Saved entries
▶
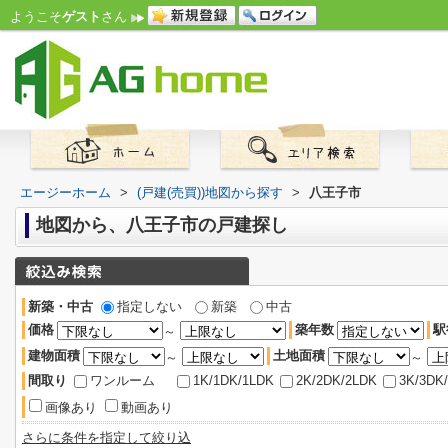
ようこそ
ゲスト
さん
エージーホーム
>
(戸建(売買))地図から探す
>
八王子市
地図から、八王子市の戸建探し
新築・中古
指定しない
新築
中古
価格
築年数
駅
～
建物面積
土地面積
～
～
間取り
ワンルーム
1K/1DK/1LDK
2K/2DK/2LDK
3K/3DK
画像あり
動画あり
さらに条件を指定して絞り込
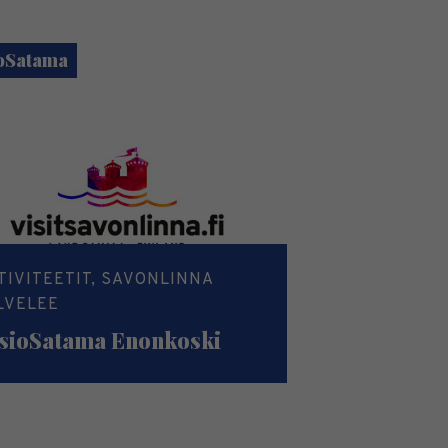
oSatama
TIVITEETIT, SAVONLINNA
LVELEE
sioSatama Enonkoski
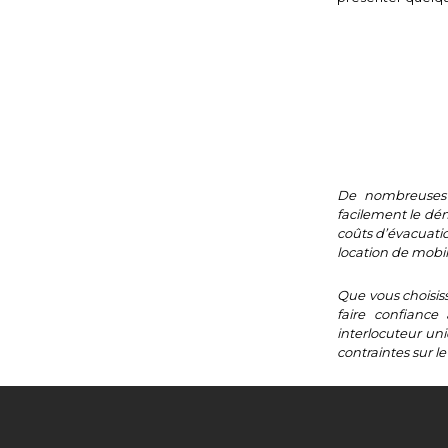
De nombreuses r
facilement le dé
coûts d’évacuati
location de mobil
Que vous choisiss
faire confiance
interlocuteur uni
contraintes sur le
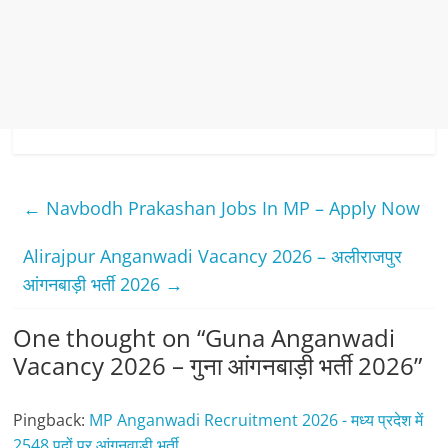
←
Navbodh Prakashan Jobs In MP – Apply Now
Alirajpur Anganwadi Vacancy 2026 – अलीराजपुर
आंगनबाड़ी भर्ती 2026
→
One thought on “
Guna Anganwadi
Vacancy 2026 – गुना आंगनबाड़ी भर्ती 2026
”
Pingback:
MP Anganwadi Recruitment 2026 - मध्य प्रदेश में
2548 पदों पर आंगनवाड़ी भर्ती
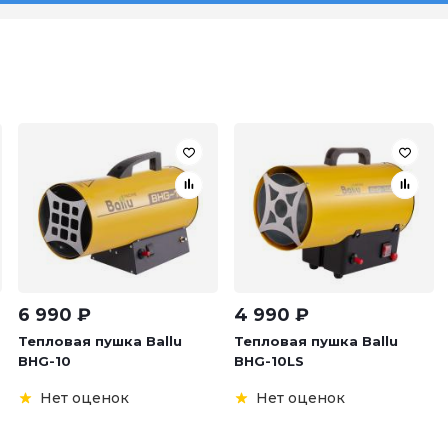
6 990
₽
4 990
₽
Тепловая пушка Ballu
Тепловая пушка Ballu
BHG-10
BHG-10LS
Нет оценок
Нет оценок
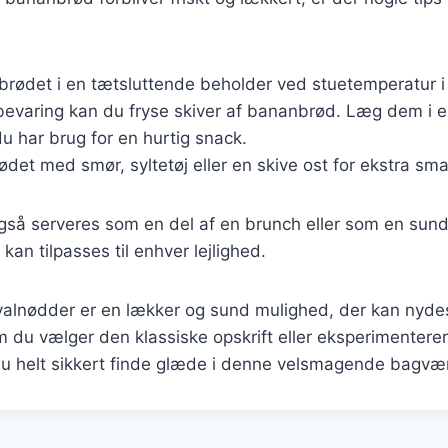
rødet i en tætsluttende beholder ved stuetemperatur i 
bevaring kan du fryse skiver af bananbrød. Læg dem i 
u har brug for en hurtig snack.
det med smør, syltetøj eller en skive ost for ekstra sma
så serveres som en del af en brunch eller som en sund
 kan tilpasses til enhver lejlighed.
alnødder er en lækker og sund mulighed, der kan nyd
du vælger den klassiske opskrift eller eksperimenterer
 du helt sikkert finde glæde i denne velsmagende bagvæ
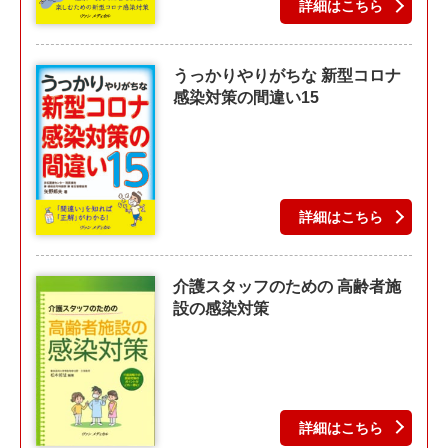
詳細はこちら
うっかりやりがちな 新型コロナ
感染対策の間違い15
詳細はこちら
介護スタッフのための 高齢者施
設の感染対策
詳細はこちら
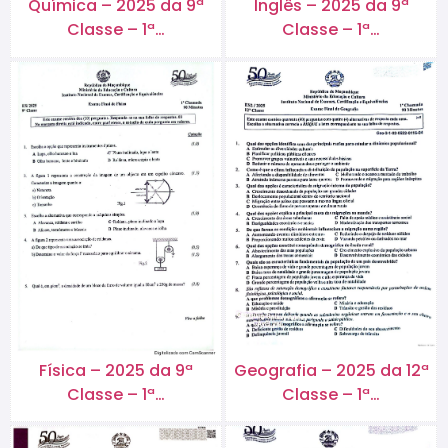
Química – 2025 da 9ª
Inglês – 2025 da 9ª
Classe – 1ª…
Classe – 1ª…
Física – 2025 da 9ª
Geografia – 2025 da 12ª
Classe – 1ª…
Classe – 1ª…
◀
**What is being asked:**
Arrange every line of text from the listing above into one numbered list, skipping any blank lines. Leave the pictures out of your answer.

**Expected output:**
1. ようこそ
2. ゲスト
3. さん
4. エージーホーム
5. >
6. (戸建(売買))地図から探す
7. >
8. 八王子市
9. 地図から、八王子市の戸建探し
10. 新築・中古
11. 指定しない
12. 新築
13. 中古
14. 価格
15. 築年数
16. 駅
17. ～
18. 建物面積
19. 土地面積
20. ～
21. ～
22. 間取り
23. ワンルーム
24. 1K/1DK/1LDK
25. 2K/2DK/2LDK
26. 3K/3DK
27. 画像あり
28. 動画あり
29. さらに条件を指定して絞り込
30. oSatama
31. TIVITEETIT, SAVONLINNA
32. LVELEE
33. sioSatama Enonkoski
34. De nombreuses r
35. facilement le dé
36. coûts d’évacuati
37. location de mobil
38. Que vous choisiss
39. faire confiance
40. interlocuteur uni
41. contraintes sur le
42. ←
43. Navbodh Prakashan Jobs In MP – Apply Now
44. Alirajpur Anganwadi Vacancy 2026 – अलीराजपुर
45. आंगनबाड़ी भर्ती 2026
46. →
47. One thought on “
48. Guna Anganwadi
49. Vacancy 2026 – गुना आंगनबाड़ी भर्ती 2026
50. ”
51. Pingback:
52. MP Anganwadi Recruitment 2026 - मध्य प्रदेश में
53. 2548 पदों पर आंगनवाड़ी भर्ती
54. 6 990
55. ₽
56. 4 990
57. ₽
58. Тепловая пушка Ballu
59. Тепловая пушка Ballu
60. BHG-10
61. BHG-10LS
62. Нет оценок
63. Нет оценок
64. rødet i en tætsluttende beholder ved stuetemperatur i 
65. bevaring kan du fryse skiver af bananbrød. Læg dem i 
66. u har brug for en hurtig snack.
67. det med smør, syltetøj eller en skive ost for ekstra sma
68. så serveres som en del af en brunch eller som en sund
69.  kan tilpasses til enhver lejlighed.
70. alnødder er en lækker og sund mulighed, der kan nyd
71. du vælger den klassiske opskrift eller eksperimenterer
72.  du helt sikkert finde glæde i denne velsmagende bagvæ
73. 詳細はこちら
74. うっかりやりがちな 新型コロナ
75. 感染対策の間違い15
76. 詳細はこちら
77. 介護スタッフのための 高齢者施
78. 設の感染対策
79. 詳細はこちら
80. Química – 2025 da 9ª
81. Inglês – 2025 da 9ª
82. Classe – 1ª…
83. Classe – 1ª…
84. Física – 2025 da 9ª
85. Geografia – 2025 da 12ª
86. Classe – 1ª…
87. Classe – 1ª…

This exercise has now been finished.